▸ **本文抜粋**

###

こうしてみると、敗戦直後の「戦争責任」追及はどれも具体性がありません。「責任」を痛感せざるを得ない状況が実際、どのようにして発生したのか、がまったく説明されていません。
こうした敗戦後の朝日新聞を、昭和9年から18年末まで主筆をつとめ、社を代表した緒方竹虎はどう見ていたのでしょうか。本人が書き残したものは寡聞にして知りませんが、葦津珍彦によると、当時、東久邇内閣の国務大臣をつとめたあと、公職追放の立場にあった緒方は、
「大新聞が急激に時流に流されて、混乱した状況を呈していることに対して、非常に不満だった」(「故緒方竹虎大人の追想」)
といいます。
◇2 神社新報の「終戦始末記」

###

▸ **課題 1**
次の(a)〜(c)が本文抜粋の内容と合っているかを「はい」か「いいえ」で答え、判断の根拠となる本文の語句をそのまま引用しなさい。
(a) 敗戦直後の「戦争責任」追及には具体性があった。
(b) 緒方竹虎は昭和9年から18年末まで朝日新聞の主筆をつとめた。
(c) 緒方は東久邇内閣の国務大臣をつとめた。
▸ **課題 2**
本文抜粋の「こうしてみると、敗戦直後の「」から「(「故緒方竹虎大人の追想」)」まで（両端を含む）を、「朝日新聞」を「読売新聞」に入れ替えて書き直しなさい。

###

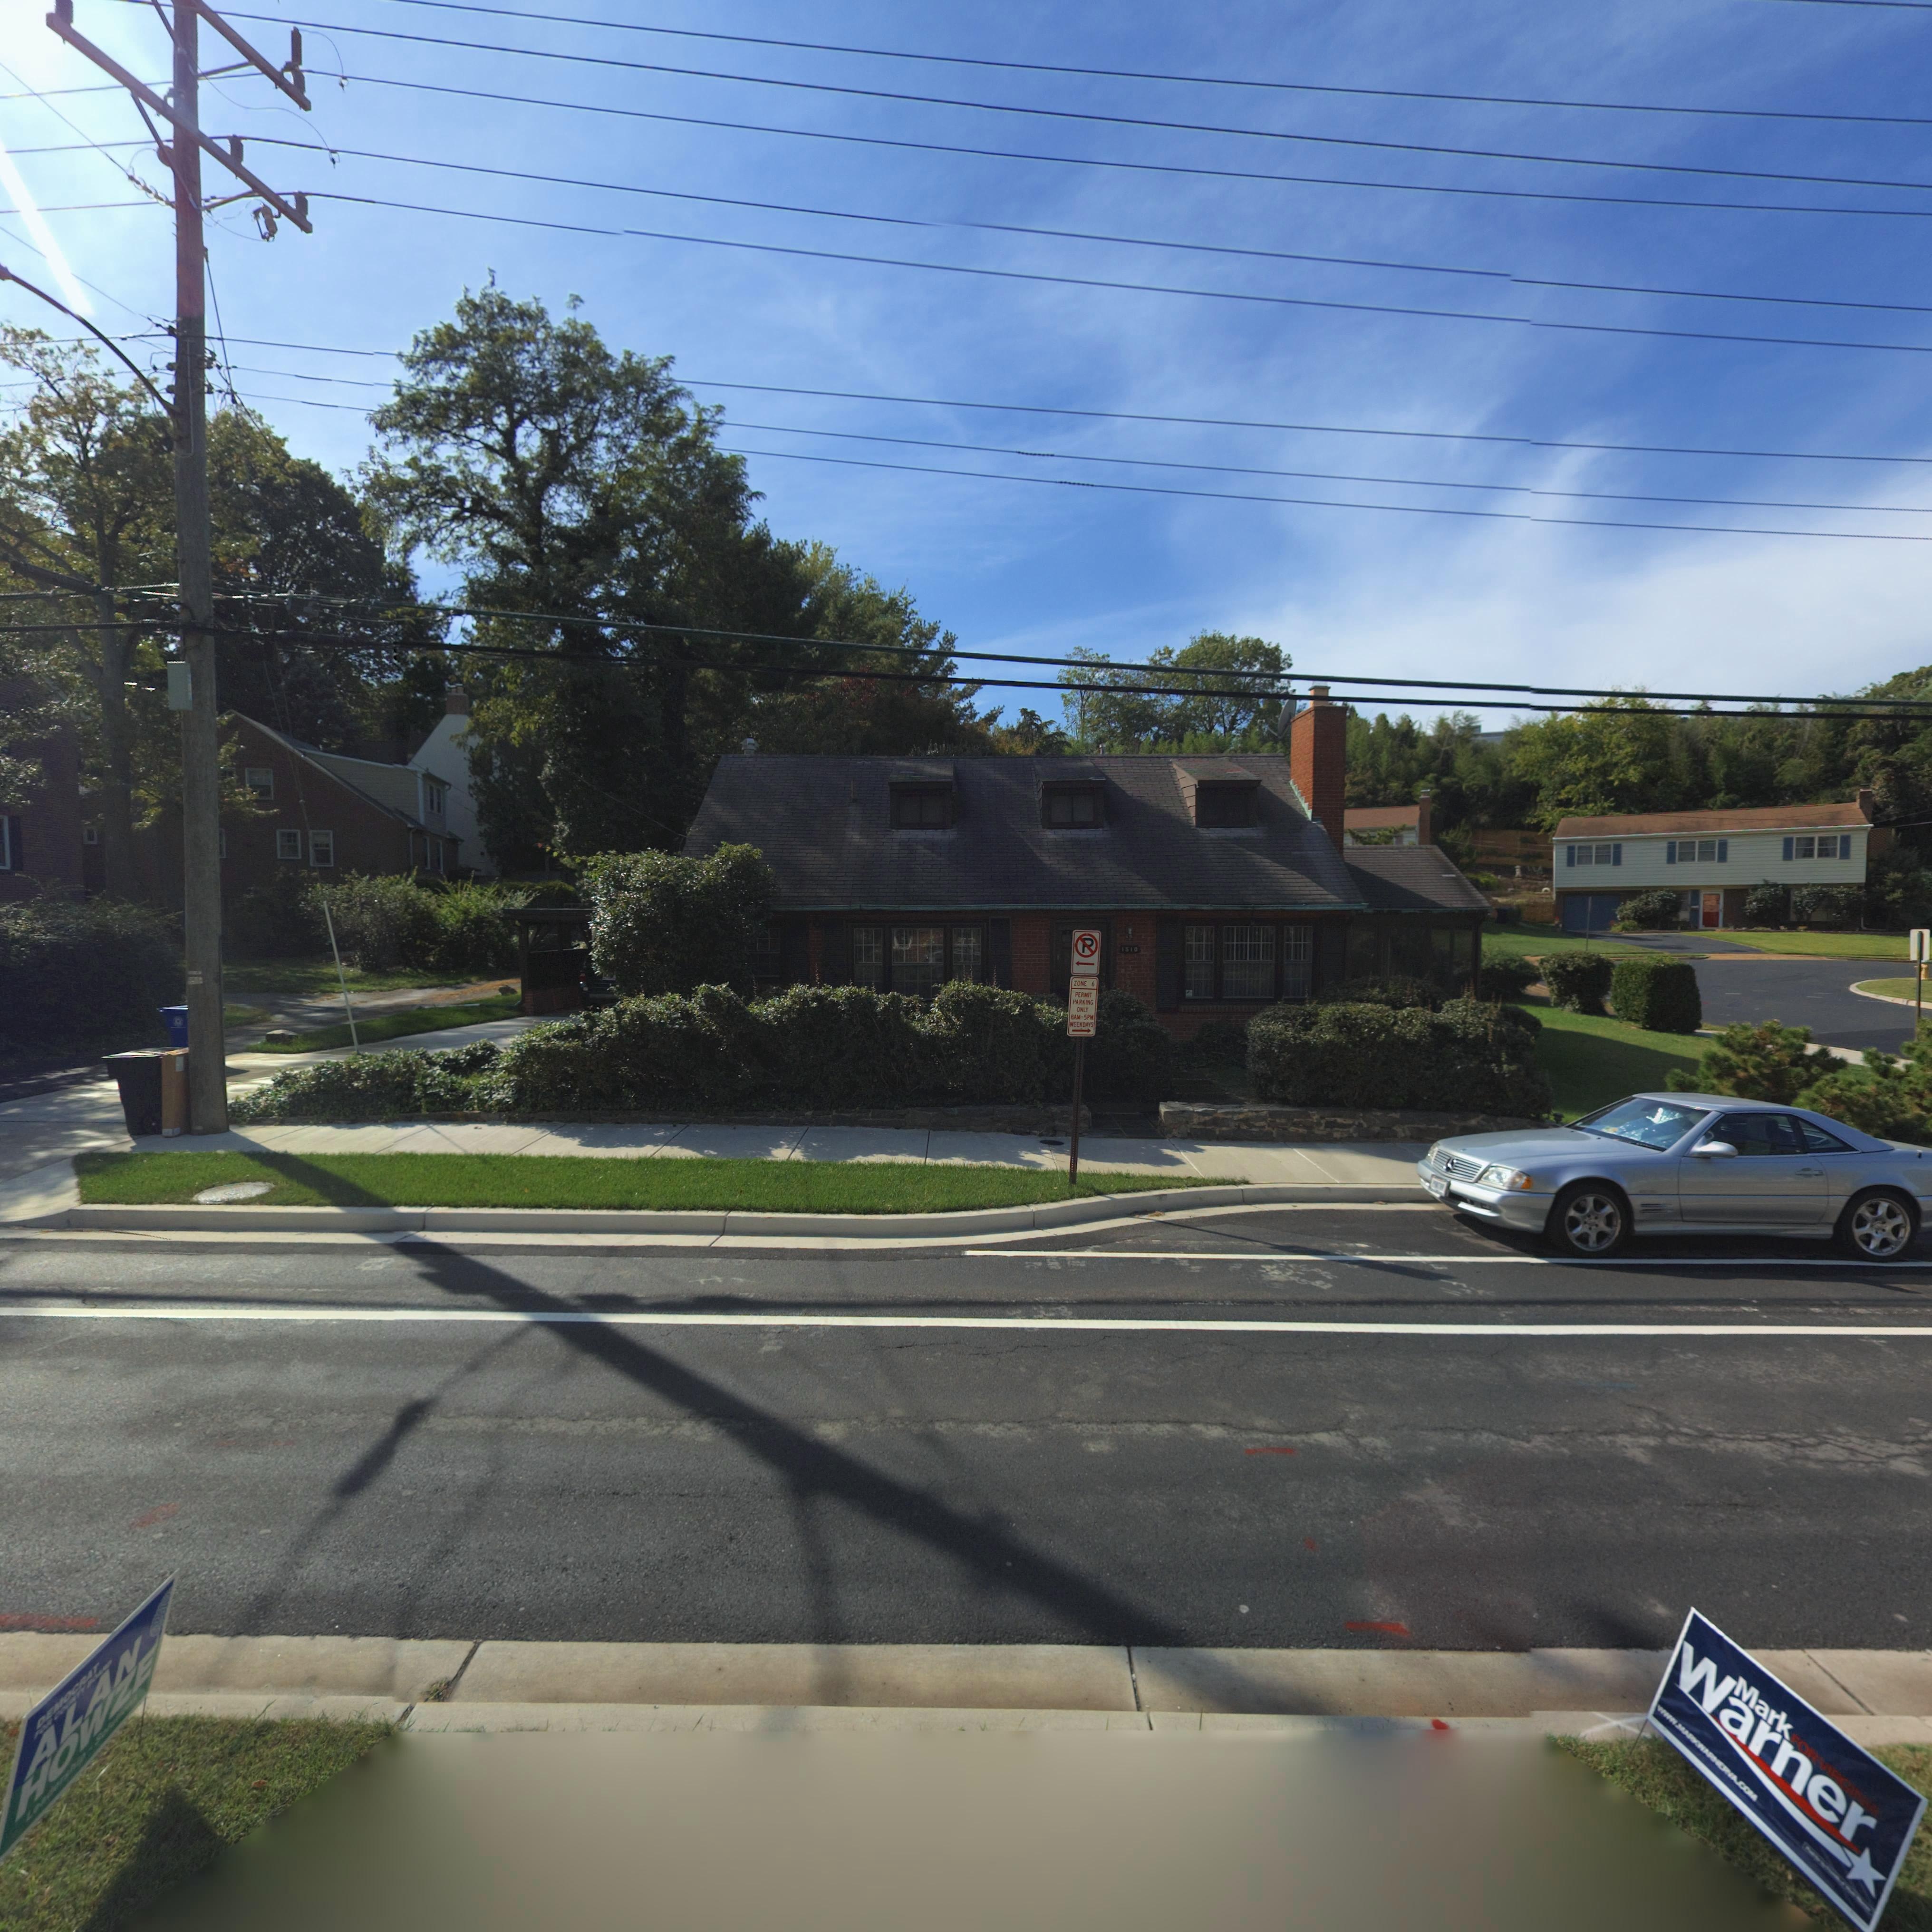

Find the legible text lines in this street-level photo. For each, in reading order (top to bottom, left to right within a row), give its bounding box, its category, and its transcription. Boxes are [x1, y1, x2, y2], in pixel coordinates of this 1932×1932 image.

[1121, 946, 1139, 953] StreetNumber: 1510
[1072, 979, 1096, 987] None: ZONE 6
[1074, 991, 1093, 998] None: PERMIT
[1072, 998, 1094, 1006] None: PARKING
[1076, 1006, 1089, 1013] None: ONLY
[1070, 1013, 1094, 1021] None: 8AM-5PM
[1070, 1021, 1094, 1028] None: WEEKDAYS
[35, 1658, 101, 1732] None: DEMOCRAT
[20, 1630, 145, 1786] None: ALAN
[1729, 1670, 1797, 1746] None: Mark
[11, 1633, 162, 1826] None: HOWZE
[1676, 1636, 1882, 1845] None: Warner
[1787, 1731, 1881, 1821] None: FOR VIRGINIA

###

▸ **解答 1**
(a) いいえ。「敗戦直後の「戦争責任」追及はどれも具体性がありません」
(b) はい。「昭和9年から18年末まで主筆をつとめ」
(c) はい。「東久邇内閣の国務大臣をつとめた」

▸ **解答 2**
こうしてみると、敗戦直後の「戦争責任」追及はどれも具体性がありません。「責任」を痛感せざるを得ない状況が実際、どのようにして発生したのか、がまったく説明されていません。
こうした敗戦後の読売新聞を、昭和9年から18年末まで主筆をつとめ、社を代表した緒方竹虎はどう見ていたのでしょうか。本人が書き残したものは寡聞にして知りませんが、葦津珍彦によると、当時、東久邇内閣の国務大臣をつとめたあと、公職追放の立場にあった緒方は、
「大新聞が急激に時流に流されて、混乱した状況を呈していることに対して、非常に不満だった」(「故緒方竹虎大人の追想」)